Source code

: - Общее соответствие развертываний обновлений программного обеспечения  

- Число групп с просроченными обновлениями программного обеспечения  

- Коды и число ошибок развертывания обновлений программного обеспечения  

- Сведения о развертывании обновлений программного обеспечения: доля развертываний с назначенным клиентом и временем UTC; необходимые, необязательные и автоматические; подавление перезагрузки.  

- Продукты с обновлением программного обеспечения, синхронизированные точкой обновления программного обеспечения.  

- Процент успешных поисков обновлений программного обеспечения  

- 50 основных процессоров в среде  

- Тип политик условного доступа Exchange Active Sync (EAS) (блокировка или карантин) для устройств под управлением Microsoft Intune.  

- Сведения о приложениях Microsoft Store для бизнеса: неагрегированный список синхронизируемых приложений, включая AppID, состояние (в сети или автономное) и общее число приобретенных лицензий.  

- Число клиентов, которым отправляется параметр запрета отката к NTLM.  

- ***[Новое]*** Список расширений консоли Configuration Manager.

= TASK =
Please copy the lines of the listing above word for word, from the line with "- Число групп" up to and including the line with "- 50 основных процессоров в среде".

= YOUR RESPONSE =
- Число групп с просроченными обновлениями программного обеспечения  

- Коды и число ошибок развертывания обновлений программного обеспечения  

- Сведения о развертывании обновлений программного обеспечения: доля развертываний с назначенным клиентом и временем UTC; необходимые, необязательные и автоматические; подавление перезагрузки.  

- Продукты с обновлением программного обеспечения, синхронизированные точкой обновления программного обеспечения.  

- Процент успешных поисков обновлений программного обеспечения  

- 50 основных процессоров в среде  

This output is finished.